Bomb Blast Kills Six In Northwest Pakistan

A man pulls a stretcher carrying bomb blast victims outside a hospital in Peshawar.

PESHAWAR, Pakistan (Reuters) -- A bomb planted in a vehicle has gone off near a gas station in northwestern Pakistan, killing six people, including two women and three children, and wounding eight, police said.

There has been a lull in militant violence in Pakistan in recent weeks after security forces pushed back Taliban insurgents in the northwestern Swat Valley and stepped up attacks on Pakistani Taliban in the South Waziristan region.

Senior police officer Sifwat Ghayyur told reporters on August 17 in the town of Charssada, where the blast took place, that the bomb was hidden in a box of medicine given to the vehicle's driver to deliver in a nearby village.

"It was a time-device which went off when the driver stopped to get petrol. Two women, three children and the driver were killed," Ghayyur said.

Taliban militants claimed responsibility.

"We did it because these people were from a tribe which raised a lashkar against us," a militant spokesman in the region, Qari Shakeel, said by telephone, referring to a pro-government militia.

The military went on the offensive against Pakistani Taliban in the Swat Valley in the northwest in late April, which initially triggered more bomb attacks by militants.

After three months, the army has killed or driven out many militants from Swat in what has been widely seen as a successful operation.

The army push has allayed fears among Pakistan's allies, in particular the United States and other countries with troops in neighboring Afghanistan, that nuclear-armed Pakistan was failing to get to grips with spreading Islamist violence.

'Curfew In Parts Of Swat'


Pakistani efforts to suppress militants on its side of the border are vital for a U.S.-led bid to stabilize Afghanistan, where the Taliban have threatened to disrupt the August 20 presidential election.

Bomb attacks have become rarer in recent weeks although the reason for that is not clear.

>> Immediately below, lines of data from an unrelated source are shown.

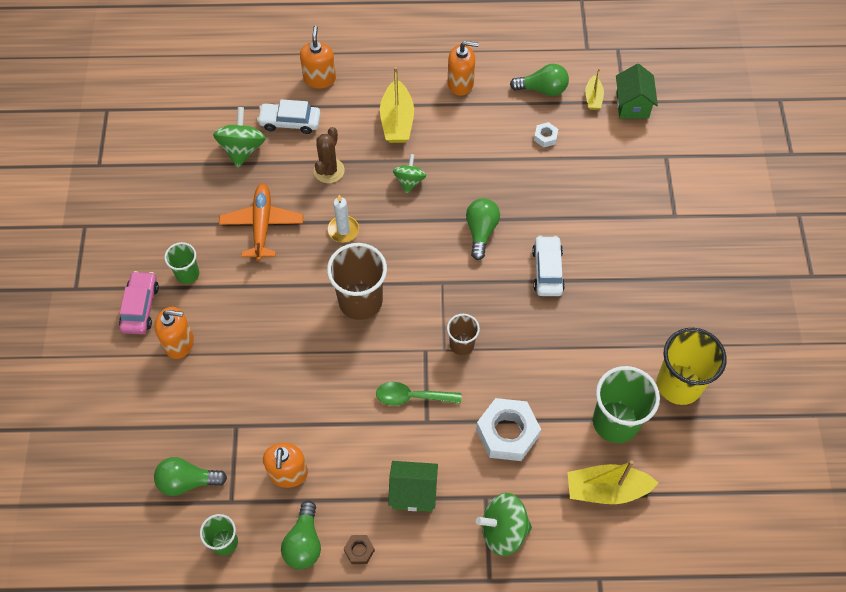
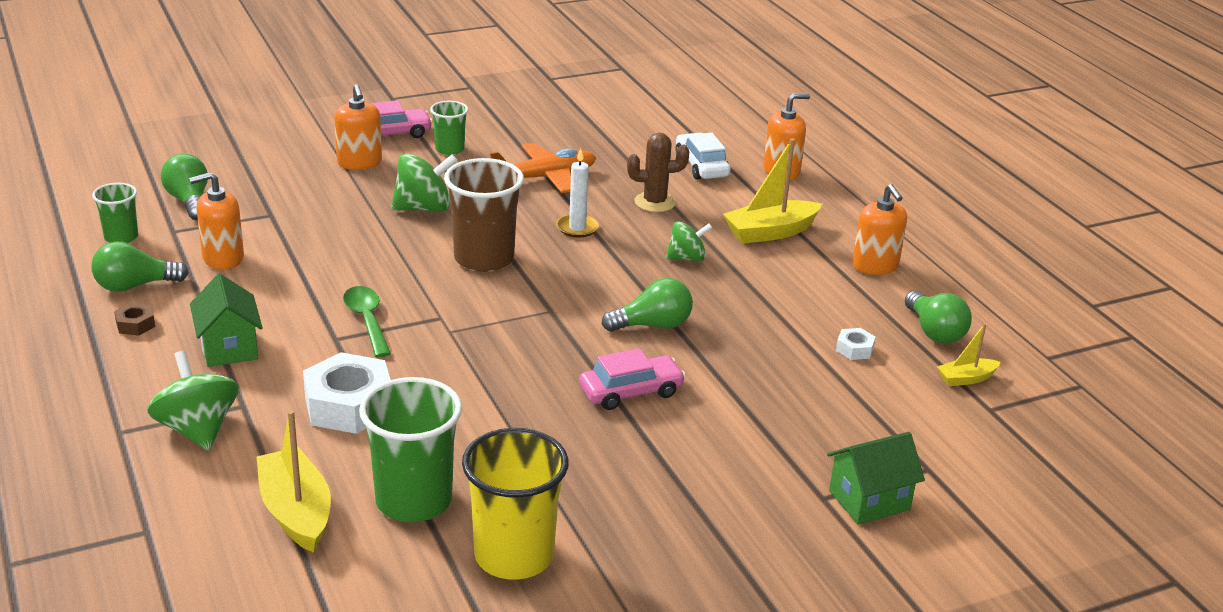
camera: 65 degrees right, 30 degrees down
green spinning top [213,107,266,168] -> green spinning top moved to [391,153,458,212]
brown cup [447,314,480,355] -> none
white car [532,235,565,296] -> pink car [579,348,686,410]
green house [616,64,658,119] -> green house moved to [827,432,925,524]

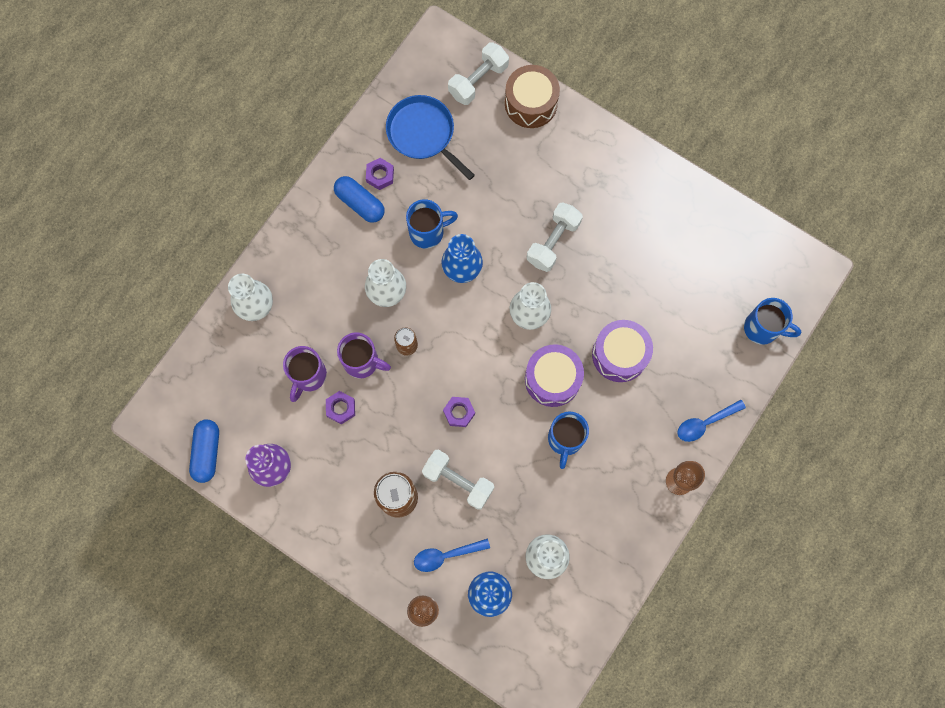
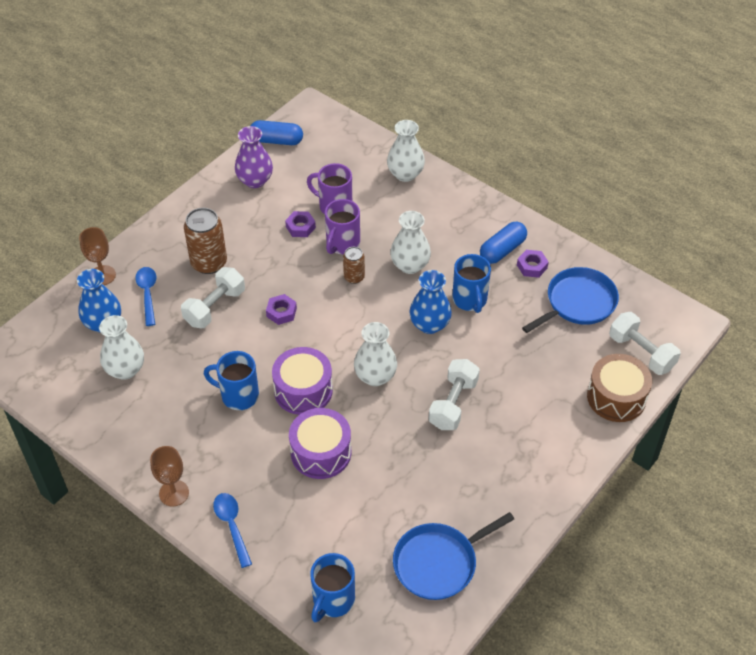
camera: 95 degrees right, 25 degrees down
white dumbbell [527,202,583,272] -> white dumbbell turned 75 degrees clockwise [429,359,480,430]
none -> blue pan [393,512,514,600]

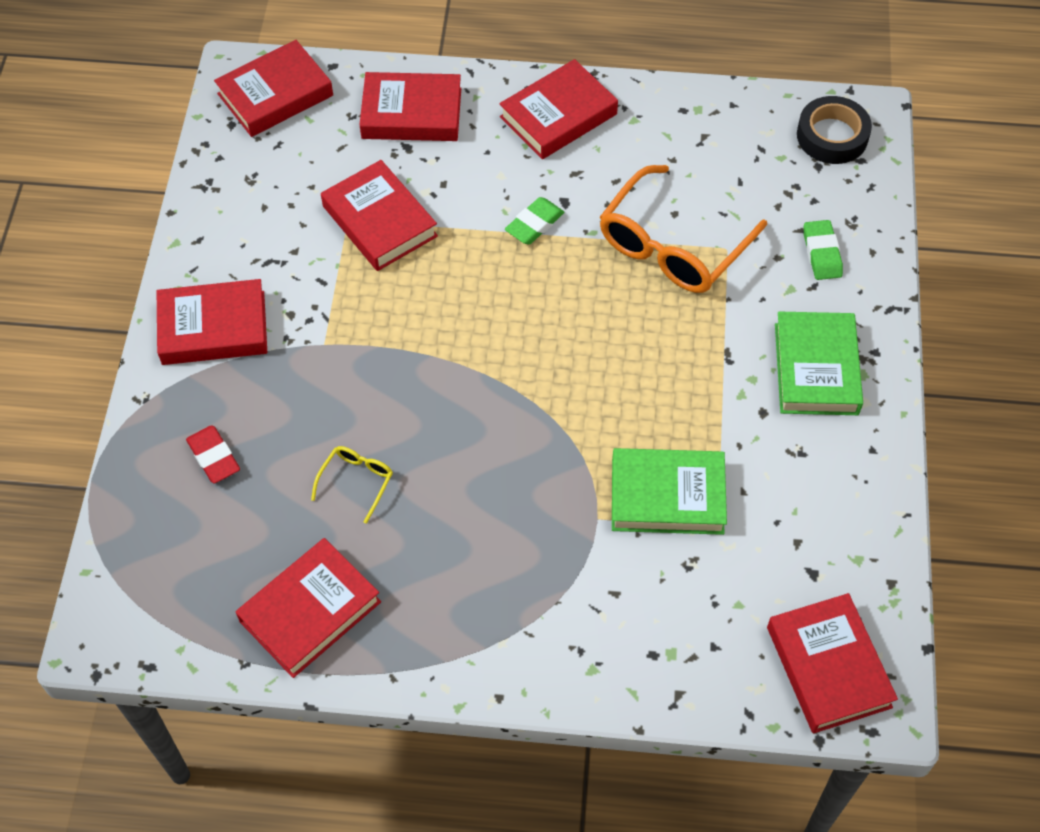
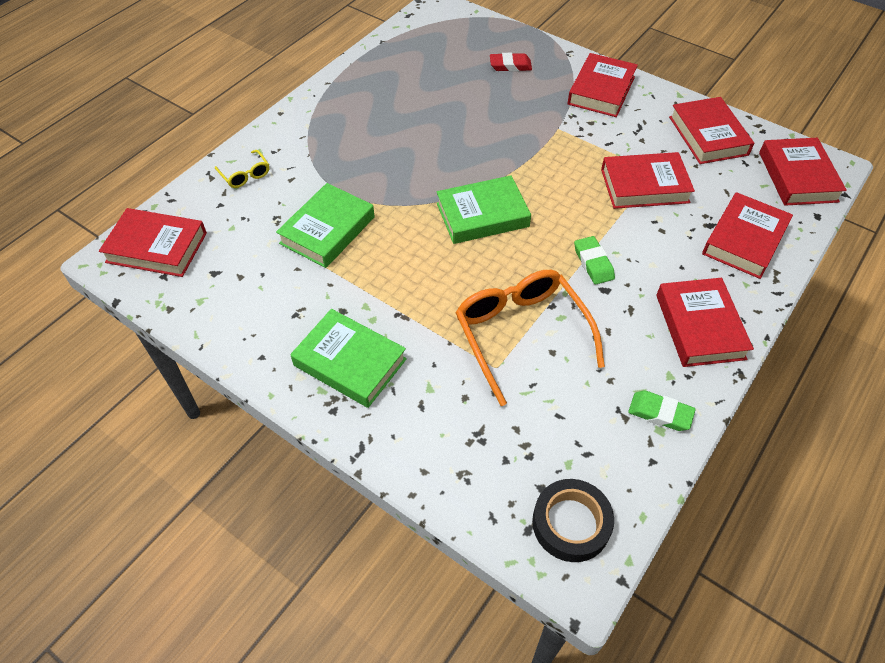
camera: 120 degrees right, 5 degrees down
red book [236,538,381,678] -> red book moved to [669,97,754,164]
yellow glasses [311,446,393,524] -> yellow glasses moved to [215,150,269,188]
green eraser [804,220,843,280] -> green eraser moved to [628,391,696,431]
none -> green book [437,175,531,244]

But the August 17 blast and two recent suicide bombings in Swat that killed five soldiers, raises fears that the militants are reorganizing. No top Taliban leader has been killed or captured in the Swat offensive.

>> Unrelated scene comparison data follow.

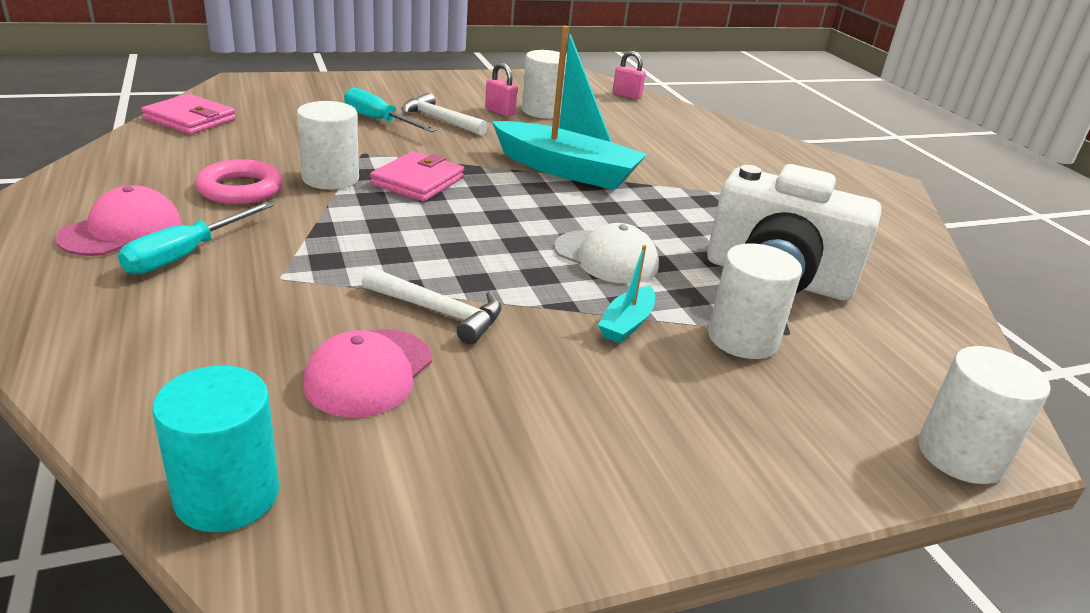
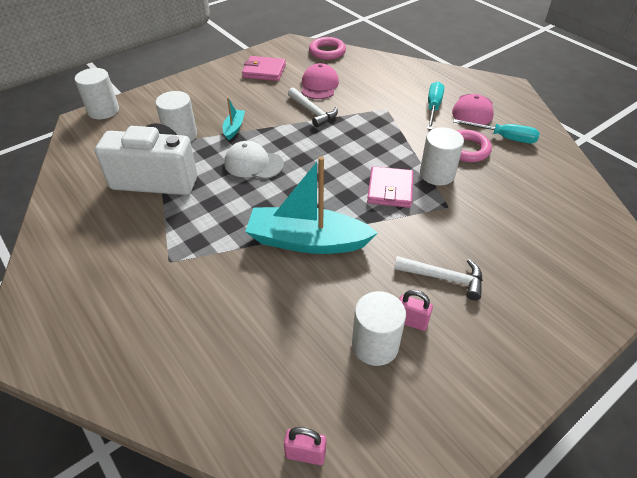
camera: 165 degrees right, 15 degrees up
pink wallet [141,94,236,135] -> pink wallet moved to [242,56,286,81]
turquoise cylinder [152,365,279,532] -> pink ring [309,37,346,60]
turquoise screwdriver [344,88,437,132] -> turquoise screwdriver moved to [453,119,540,143]
white hammer [362,267,502,344] -> white hammer turned 135 degrees counterclockwise [288,88,338,127]

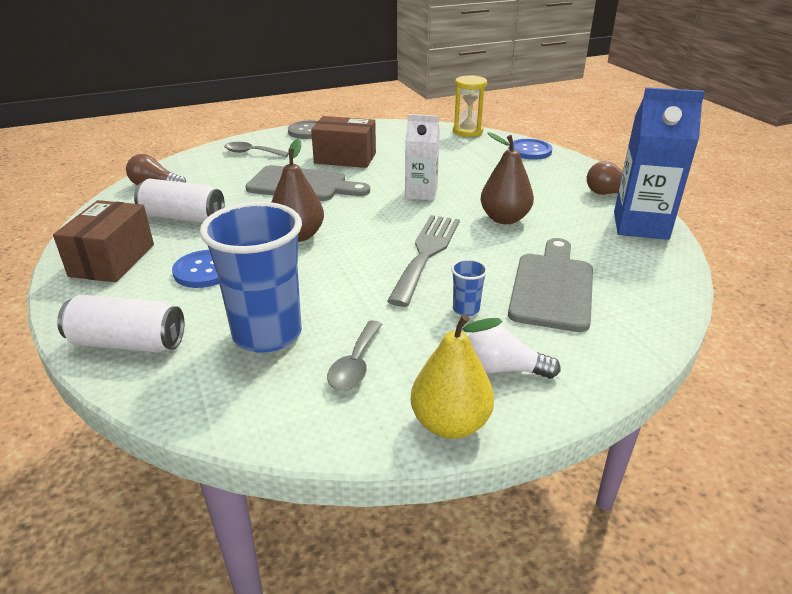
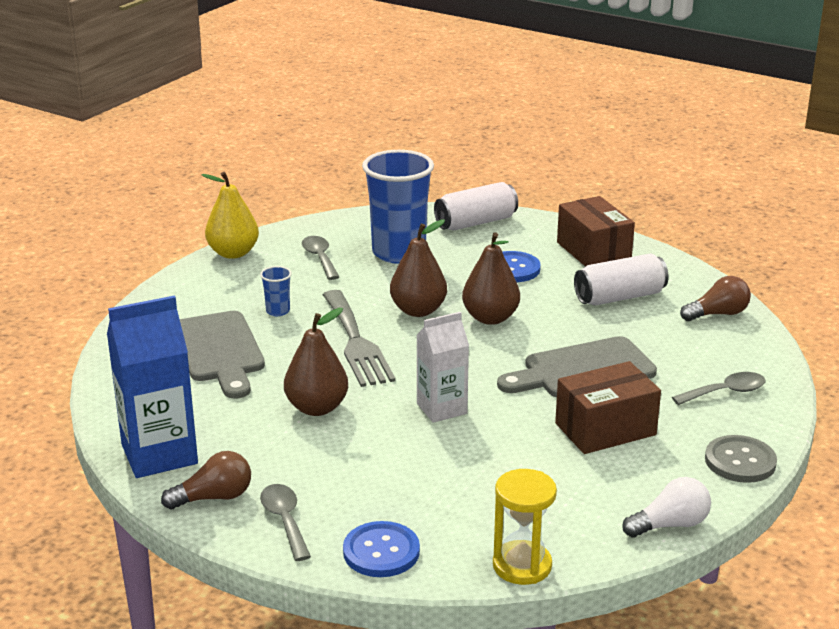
camera: 145 degrees right, 5 degrees down
white light bulb [468,324,561,379] -> white light bulb moved to [622,477,711,538]
none -> grey spoon [260,484,311,561]
none -> brown pear [390,219,447,317]

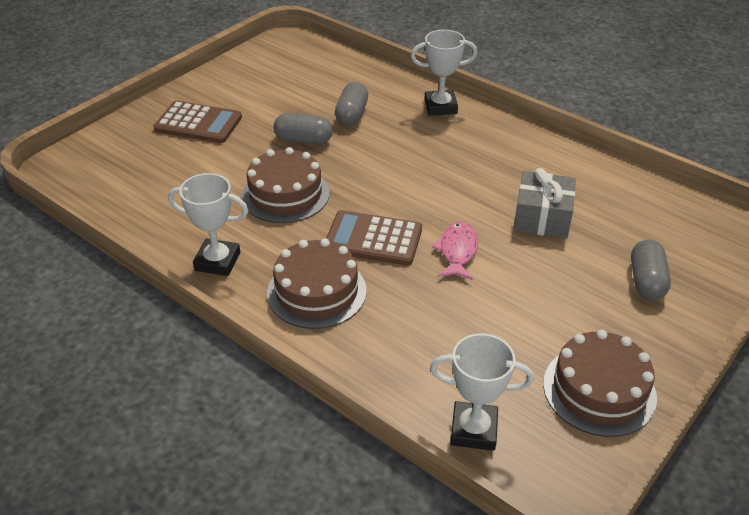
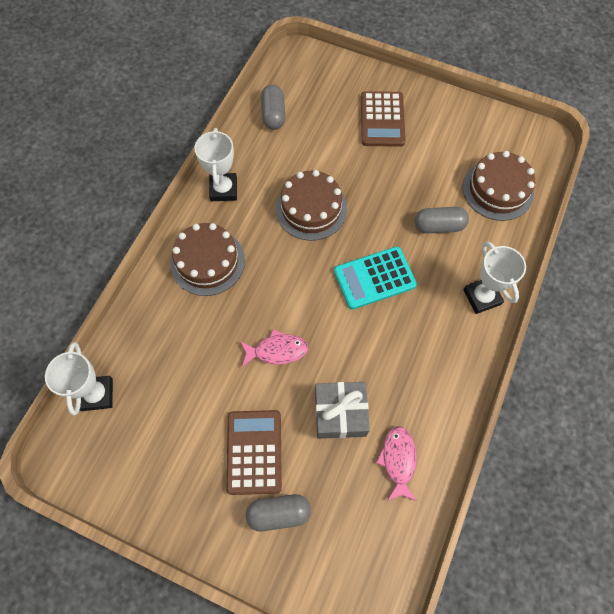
camera: 75 degrees right, 25 degrees up
grey capsule [274,113,333,144] -> grey capsule moved to [261,84,285,130]
brown calculator [326,210,422,265] -> brown calculator moved to [226,410,282,495]
brown cake [543,330,657,437] -> brown cake moved to [463,151,535,221]
none -> turquoise calculator [334,247,417,310]
none -> pink fish [376,426,417,501]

On August 17, authorities reimposed a daytime curfew in parts of Swat to hunt for militants, a military spokesman said.

"We have some information that some militants are hiding on the outskirts of Mingora, and it's difficult to carry out a search when there are people around," said the spokesman Lieutenant Akhtar Abbas, in Swat's main town of Mingora.

The army says the valley has been largely secured but troops still encounter pockets of resistance. The fighting forced nearly 2 million people from their homes but many have returned.